WHAT THE TASK REQUIRES: Across all the entries below, how many lines mention the string "CIRCLE"? Respond with a single number.

== RECORDS SUPPLIED

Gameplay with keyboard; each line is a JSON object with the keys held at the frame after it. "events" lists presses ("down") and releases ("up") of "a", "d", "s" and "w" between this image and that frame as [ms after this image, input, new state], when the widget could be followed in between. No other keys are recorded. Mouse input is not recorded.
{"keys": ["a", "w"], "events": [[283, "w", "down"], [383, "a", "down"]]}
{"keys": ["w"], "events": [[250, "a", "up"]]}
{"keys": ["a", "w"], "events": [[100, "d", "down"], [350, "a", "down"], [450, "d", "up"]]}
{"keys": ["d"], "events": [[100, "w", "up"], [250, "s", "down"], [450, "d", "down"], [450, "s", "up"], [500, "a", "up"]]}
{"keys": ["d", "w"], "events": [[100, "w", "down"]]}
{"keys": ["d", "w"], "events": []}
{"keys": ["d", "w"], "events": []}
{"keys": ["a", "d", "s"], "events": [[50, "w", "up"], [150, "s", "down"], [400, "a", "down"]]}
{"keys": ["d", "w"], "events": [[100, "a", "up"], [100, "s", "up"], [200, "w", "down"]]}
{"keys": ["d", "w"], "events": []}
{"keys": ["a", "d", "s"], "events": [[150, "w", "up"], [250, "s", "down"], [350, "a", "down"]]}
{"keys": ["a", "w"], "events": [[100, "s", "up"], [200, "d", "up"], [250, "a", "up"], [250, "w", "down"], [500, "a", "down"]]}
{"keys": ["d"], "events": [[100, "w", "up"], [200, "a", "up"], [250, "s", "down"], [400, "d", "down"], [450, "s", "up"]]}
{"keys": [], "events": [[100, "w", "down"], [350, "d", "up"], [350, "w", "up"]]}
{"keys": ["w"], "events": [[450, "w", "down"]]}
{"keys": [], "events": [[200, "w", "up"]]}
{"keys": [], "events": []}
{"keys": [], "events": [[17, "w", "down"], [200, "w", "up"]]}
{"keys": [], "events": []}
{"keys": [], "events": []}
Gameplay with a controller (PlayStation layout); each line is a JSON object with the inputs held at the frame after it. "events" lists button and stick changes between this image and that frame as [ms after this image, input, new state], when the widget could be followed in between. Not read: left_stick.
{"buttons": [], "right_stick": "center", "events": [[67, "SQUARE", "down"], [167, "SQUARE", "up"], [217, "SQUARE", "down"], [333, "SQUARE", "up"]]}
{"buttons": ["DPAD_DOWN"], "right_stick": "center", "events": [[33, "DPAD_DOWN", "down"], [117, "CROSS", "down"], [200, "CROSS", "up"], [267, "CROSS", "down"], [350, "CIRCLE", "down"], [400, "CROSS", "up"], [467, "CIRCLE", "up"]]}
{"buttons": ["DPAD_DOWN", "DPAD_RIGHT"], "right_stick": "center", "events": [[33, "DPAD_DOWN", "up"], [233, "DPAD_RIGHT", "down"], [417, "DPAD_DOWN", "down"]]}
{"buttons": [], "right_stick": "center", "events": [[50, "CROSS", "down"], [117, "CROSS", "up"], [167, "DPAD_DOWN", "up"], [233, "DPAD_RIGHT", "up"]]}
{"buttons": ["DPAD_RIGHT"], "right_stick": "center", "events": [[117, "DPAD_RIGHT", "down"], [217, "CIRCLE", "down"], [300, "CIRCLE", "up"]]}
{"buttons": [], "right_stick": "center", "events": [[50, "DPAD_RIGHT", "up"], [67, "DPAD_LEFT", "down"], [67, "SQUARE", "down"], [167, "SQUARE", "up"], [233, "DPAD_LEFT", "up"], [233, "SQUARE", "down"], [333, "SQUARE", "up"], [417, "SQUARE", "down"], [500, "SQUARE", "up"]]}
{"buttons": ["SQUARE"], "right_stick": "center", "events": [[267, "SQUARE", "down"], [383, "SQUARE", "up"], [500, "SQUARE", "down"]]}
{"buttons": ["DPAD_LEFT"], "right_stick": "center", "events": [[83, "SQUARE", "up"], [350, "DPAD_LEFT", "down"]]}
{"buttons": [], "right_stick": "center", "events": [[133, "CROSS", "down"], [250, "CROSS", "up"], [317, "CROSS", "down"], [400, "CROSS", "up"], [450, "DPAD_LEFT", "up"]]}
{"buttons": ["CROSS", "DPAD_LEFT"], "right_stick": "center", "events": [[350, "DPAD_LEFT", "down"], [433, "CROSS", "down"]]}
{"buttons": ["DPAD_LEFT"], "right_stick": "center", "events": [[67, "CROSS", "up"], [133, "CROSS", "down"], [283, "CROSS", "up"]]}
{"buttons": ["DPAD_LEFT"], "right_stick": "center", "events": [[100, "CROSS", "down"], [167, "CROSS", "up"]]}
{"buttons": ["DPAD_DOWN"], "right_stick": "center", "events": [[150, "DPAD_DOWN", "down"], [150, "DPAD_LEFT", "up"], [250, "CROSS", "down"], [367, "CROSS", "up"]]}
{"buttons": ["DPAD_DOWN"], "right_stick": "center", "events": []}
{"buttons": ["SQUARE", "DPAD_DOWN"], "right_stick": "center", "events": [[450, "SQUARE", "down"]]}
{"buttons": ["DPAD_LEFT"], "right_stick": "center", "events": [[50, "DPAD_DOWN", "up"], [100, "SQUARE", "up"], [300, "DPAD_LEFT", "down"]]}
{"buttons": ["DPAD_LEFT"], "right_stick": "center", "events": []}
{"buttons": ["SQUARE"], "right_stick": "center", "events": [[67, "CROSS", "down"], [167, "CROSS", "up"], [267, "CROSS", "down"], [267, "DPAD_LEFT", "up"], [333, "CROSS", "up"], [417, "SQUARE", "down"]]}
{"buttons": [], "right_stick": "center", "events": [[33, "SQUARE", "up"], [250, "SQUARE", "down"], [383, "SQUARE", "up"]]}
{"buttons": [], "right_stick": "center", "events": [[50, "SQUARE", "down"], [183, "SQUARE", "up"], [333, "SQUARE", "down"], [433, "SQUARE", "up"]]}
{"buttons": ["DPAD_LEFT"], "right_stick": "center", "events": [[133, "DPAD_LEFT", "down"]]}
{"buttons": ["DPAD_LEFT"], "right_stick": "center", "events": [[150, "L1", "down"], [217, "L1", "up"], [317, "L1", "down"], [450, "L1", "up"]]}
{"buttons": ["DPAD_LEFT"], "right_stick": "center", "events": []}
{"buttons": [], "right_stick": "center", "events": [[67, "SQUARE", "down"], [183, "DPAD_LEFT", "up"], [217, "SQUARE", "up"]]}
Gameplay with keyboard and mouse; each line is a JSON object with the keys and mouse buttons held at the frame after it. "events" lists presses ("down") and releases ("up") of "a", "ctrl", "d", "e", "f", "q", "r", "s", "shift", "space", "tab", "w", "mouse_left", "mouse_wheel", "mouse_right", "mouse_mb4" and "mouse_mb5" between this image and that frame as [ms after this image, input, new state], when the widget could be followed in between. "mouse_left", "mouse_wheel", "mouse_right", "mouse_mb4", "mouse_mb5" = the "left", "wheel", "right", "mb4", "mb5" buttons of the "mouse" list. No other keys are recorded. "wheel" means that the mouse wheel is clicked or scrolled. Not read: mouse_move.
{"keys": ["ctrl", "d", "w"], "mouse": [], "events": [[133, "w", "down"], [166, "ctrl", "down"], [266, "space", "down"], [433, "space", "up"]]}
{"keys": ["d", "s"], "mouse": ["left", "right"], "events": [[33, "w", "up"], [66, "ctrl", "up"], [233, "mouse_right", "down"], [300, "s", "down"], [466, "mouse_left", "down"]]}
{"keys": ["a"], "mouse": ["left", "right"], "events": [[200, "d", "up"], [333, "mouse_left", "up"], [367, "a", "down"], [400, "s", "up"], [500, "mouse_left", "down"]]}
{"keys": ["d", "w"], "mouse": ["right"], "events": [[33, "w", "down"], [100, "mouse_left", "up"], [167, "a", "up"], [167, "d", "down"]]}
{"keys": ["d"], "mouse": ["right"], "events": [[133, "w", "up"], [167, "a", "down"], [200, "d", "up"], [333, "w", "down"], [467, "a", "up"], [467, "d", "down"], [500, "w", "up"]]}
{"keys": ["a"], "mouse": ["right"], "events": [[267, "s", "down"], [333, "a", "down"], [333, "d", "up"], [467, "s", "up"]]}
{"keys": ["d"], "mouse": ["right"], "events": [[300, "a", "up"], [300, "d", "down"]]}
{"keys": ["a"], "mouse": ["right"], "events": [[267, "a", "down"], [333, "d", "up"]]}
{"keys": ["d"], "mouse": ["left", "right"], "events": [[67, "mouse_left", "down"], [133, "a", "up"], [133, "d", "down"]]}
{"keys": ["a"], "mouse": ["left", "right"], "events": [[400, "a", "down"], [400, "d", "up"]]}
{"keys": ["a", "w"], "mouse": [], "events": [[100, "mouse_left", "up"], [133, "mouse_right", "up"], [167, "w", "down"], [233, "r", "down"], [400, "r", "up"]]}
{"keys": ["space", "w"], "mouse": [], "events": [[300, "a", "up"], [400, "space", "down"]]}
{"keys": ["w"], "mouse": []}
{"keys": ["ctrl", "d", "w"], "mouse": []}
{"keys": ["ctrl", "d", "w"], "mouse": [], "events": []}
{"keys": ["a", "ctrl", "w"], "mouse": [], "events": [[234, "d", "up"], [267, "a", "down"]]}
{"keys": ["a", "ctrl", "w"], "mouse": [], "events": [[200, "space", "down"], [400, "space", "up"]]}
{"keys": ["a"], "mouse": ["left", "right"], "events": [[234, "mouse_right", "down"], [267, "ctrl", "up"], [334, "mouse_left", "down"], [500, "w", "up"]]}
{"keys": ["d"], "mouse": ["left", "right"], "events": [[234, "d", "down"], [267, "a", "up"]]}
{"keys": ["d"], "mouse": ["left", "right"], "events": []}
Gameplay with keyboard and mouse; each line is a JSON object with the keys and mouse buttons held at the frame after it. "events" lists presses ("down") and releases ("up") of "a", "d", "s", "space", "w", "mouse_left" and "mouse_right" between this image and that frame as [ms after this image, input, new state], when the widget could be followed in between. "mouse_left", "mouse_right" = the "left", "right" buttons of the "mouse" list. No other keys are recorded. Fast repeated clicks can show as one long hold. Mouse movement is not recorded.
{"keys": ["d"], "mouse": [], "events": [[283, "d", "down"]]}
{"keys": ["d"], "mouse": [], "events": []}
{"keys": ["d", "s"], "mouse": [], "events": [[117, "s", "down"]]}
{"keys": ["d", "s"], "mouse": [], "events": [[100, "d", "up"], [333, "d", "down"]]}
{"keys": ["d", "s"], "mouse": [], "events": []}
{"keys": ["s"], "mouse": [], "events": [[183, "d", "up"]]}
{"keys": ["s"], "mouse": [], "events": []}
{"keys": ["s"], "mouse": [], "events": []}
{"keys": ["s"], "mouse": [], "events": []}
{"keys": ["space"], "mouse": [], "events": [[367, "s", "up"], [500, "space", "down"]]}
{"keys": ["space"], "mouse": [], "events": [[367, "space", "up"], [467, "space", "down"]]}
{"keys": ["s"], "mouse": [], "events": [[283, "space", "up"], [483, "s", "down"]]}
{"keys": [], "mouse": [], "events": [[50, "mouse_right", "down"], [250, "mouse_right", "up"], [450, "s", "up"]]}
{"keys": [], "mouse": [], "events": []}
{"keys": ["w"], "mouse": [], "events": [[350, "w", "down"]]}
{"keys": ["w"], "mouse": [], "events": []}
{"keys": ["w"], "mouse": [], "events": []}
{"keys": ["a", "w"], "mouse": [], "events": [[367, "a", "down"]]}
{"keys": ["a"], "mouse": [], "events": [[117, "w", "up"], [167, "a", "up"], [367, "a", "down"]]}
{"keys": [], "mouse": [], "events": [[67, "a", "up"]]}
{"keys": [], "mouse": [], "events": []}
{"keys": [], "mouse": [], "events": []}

====

YOUR SOLUTION: 2